* _Aim of the exercise_
Update the listing from its beginning through the line containing "Informatikai- és data", replacing "Noord Holland" with "Noord-Holland" and leaving everything else unchanged.
═════ Task data
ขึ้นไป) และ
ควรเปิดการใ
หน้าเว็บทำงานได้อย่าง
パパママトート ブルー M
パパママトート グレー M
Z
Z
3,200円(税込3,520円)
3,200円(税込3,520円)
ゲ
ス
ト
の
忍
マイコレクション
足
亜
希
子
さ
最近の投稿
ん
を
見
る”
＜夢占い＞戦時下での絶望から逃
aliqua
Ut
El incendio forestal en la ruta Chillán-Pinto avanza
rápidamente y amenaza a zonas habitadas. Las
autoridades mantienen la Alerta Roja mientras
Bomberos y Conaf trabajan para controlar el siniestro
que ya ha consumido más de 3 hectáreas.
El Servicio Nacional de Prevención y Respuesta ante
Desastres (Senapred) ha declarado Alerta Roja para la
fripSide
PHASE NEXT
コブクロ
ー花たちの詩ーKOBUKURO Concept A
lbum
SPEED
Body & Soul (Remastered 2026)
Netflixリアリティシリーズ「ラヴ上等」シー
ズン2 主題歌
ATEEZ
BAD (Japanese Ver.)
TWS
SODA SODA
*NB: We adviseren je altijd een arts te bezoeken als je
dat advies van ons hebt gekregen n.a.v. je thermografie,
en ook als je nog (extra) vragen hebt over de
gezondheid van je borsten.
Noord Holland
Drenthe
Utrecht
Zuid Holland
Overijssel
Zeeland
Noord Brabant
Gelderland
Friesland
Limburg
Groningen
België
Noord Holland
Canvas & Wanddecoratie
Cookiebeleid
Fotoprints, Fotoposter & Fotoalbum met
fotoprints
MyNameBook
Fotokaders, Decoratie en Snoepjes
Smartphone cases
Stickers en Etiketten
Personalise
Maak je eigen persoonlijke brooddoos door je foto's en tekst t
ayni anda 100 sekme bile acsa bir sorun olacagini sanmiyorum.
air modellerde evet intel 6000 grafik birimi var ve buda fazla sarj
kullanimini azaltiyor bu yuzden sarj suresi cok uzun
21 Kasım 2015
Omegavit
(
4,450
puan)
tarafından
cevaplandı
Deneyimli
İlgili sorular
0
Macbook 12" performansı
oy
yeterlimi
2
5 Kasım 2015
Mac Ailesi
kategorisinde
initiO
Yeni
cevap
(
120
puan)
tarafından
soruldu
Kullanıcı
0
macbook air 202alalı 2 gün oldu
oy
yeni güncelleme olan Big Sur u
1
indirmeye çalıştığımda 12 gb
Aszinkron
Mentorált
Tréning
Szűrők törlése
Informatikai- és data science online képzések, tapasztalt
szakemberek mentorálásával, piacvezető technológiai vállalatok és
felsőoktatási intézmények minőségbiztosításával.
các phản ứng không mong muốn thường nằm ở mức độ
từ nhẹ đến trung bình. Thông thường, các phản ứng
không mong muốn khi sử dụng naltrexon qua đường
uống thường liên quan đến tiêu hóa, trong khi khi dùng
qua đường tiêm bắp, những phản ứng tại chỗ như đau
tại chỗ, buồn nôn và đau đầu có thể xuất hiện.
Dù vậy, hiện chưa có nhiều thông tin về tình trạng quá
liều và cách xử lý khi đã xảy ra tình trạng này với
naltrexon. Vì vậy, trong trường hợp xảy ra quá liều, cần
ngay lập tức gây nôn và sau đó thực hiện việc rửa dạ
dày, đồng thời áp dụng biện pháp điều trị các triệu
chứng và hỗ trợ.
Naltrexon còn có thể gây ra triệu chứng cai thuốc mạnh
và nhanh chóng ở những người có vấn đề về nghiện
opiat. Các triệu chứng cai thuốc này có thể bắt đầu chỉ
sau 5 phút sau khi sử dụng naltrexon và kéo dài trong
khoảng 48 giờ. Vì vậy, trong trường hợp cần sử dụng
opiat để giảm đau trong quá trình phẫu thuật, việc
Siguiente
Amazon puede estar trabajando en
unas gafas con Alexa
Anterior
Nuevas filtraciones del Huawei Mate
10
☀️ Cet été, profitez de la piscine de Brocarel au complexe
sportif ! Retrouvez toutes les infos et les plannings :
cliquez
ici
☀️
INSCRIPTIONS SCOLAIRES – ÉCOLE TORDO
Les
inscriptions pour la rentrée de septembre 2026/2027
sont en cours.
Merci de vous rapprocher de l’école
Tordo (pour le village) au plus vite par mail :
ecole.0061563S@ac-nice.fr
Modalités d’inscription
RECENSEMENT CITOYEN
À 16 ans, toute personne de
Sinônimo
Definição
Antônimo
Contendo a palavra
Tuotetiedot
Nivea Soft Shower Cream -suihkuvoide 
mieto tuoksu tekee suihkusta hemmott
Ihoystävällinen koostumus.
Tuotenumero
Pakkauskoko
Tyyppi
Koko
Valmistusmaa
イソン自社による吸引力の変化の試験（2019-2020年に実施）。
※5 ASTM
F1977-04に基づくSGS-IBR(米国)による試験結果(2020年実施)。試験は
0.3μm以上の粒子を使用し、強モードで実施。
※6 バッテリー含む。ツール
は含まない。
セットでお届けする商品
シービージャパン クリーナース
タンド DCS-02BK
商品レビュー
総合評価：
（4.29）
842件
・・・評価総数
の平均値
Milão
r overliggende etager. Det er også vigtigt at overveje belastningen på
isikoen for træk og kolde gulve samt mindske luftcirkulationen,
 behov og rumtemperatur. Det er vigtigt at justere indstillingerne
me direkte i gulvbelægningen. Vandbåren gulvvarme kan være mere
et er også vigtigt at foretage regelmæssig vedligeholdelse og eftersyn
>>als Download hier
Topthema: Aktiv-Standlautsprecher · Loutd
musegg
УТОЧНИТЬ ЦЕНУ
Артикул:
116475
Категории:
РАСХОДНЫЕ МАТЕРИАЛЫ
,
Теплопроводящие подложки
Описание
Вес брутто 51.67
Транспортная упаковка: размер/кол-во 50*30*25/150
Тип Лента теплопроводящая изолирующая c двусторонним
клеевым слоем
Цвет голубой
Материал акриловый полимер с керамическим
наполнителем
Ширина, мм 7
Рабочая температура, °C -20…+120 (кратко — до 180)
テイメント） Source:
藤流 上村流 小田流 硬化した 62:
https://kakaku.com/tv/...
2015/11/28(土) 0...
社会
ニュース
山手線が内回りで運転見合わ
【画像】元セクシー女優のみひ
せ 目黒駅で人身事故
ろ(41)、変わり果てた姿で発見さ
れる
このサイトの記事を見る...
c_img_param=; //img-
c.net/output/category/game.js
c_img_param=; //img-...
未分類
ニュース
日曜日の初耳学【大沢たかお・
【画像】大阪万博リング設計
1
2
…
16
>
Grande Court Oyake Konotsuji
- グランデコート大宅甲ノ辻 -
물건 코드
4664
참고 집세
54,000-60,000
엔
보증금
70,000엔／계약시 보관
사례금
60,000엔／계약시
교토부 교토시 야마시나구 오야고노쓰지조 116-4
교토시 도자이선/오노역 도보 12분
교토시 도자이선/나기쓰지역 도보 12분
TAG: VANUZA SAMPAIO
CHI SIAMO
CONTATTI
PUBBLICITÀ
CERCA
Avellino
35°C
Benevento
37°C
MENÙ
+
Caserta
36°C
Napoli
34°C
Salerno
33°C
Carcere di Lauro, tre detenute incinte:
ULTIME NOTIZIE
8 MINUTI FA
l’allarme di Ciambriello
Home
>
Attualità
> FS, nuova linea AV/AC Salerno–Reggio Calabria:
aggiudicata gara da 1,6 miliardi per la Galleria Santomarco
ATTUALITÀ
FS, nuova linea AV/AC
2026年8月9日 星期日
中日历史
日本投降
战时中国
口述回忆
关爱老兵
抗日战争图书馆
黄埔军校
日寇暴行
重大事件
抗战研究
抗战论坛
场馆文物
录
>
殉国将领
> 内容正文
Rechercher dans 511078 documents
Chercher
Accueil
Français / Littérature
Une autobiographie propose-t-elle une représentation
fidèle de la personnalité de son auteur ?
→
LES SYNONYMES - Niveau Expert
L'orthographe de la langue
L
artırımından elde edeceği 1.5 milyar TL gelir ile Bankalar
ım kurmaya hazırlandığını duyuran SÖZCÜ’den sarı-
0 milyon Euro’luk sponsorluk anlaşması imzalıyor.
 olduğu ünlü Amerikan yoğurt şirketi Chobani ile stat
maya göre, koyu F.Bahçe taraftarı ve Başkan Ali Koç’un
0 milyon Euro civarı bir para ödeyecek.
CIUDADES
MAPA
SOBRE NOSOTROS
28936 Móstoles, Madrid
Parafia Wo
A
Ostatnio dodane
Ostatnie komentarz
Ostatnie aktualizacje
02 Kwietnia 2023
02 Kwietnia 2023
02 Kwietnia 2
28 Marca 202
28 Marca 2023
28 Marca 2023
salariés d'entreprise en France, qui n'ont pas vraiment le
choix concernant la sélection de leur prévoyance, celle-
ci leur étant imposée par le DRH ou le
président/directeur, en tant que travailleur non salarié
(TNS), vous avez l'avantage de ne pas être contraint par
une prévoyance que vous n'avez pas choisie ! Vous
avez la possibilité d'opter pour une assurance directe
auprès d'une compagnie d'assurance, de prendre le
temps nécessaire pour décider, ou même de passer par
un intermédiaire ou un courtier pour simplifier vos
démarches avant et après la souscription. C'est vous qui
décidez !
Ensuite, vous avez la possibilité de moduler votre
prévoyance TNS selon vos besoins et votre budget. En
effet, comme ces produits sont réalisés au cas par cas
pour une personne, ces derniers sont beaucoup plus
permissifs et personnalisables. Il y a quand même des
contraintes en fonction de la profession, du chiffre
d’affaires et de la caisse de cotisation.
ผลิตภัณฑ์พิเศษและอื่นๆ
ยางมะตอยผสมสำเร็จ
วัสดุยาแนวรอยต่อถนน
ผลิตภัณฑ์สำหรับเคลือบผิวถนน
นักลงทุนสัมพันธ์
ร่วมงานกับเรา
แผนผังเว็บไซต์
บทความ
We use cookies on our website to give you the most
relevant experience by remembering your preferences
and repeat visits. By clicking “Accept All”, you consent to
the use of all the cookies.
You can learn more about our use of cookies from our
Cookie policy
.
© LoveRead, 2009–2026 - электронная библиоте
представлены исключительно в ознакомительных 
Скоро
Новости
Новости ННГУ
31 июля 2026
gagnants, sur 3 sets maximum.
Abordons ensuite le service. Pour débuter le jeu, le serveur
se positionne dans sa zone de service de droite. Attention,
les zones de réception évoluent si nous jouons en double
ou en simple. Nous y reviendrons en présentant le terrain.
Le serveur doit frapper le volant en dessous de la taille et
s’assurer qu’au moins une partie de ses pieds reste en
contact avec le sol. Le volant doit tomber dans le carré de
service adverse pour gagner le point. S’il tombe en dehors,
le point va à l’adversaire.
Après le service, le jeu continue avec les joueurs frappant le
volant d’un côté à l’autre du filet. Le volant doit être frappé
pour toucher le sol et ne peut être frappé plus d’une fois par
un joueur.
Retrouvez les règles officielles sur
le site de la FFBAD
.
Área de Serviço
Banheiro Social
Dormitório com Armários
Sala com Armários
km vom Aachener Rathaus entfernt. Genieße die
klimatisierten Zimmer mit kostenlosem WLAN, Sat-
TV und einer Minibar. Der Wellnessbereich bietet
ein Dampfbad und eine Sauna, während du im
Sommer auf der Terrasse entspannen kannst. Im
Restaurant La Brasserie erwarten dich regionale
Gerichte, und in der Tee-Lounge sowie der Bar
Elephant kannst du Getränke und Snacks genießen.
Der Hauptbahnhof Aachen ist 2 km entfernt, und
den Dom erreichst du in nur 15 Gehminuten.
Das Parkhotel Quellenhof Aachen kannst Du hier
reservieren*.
══════════
* _Exercise output_
ขึ้นไป) และ
ควรเปิดการใ
หน้าเว็บทำงานได้อย่าง
パパママトート ブルー M
パパママトート グレー M
Z
Z
3,200円(税込3,520円)
3,200円(税込3,520円)
ゲ
ス
ト
の
忍
マイコレクション
足
亜
希
子
さ
最近の投稿
ん
を
見
る”
＜夢占い＞戦時下での絶望から逃
aliqua
Ut
El incendio forestal en la ruta Chillán-Pinto avanza
rápidamente y amenaza a zonas habitadas. Las
autoridades mantienen la Alerta Roja mientras
Bomberos y Conaf trabajan para controlar el siniestro
que ya ha consumido más de 3 hectáreas.
El Servicio Nacional de Prevención y Respuesta ante
Desastres (Senapred) ha declarado Alerta Roja para la
fripSide
PHASE NEXT
コブクロ
ー花たちの詩ーKOBUKURO Concept A
lbum
SPEED
Body & Soul (Remastered 2026)
Netflixリアリティシリーズ「ラヴ上等」シー
ズン2 主題歌
ATEEZ
BAD (Japanese Ver.)
TWS
SODA SODA
*NB: We adviseren je altijd een arts te bezoeken als je
dat advies van ons hebt gekregen n.a.v. je thermografie,
en ook als je nog (extra) vragen hebt over de
gezondheid van je borsten.
Noord-Holland
Drenthe
Utrecht
Zuid Holland
Overijssel
Zeeland
Noord Brabant
Gelderland
Friesland
Limburg
Groningen
België
Noord-Holland
Canvas & Wanddecoratie
Cookiebeleid
Fotoprints, Fotoposter & Fotoalbum met
fotoprints
MyNameBook
Fotokaders, Decoratie en Snoepjes
Smartphone cases
Stickers en Etiketten
Personalise
Maak je eigen persoonlijke brooddoos door je foto's en tekst t
ayni anda 100 sekme bile acsa bir sorun olacagini sanmiyorum.
air modellerde evet intel 6000 grafik birimi var ve buda fazla sarj
kullanimini azaltiyor bu yuzden sarj suresi cok uzun
21 Kasım 2015
Omegavit
(
4,450
puan)
tarafından
cevaplandı
Deneyimli
İlgili sorular
0
Macbook 12" performansı
oy
yeterlimi
2
5 Kasım 2015
Mac Ailesi
kategorisinde
initiO
Yeni
cevap
(
120
puan)
tarafından
soruldu
Kullanıcı
0
macbook air 202alalı 2 gün oldu
oy
yeni güncelleme olan Big Sur u
1
indirmeye çalıştığımda 12 gb
Aszinkron
Mentorált
Tréning
Szűrők törlése
Informatikai- és data science online képzések, tapasztalt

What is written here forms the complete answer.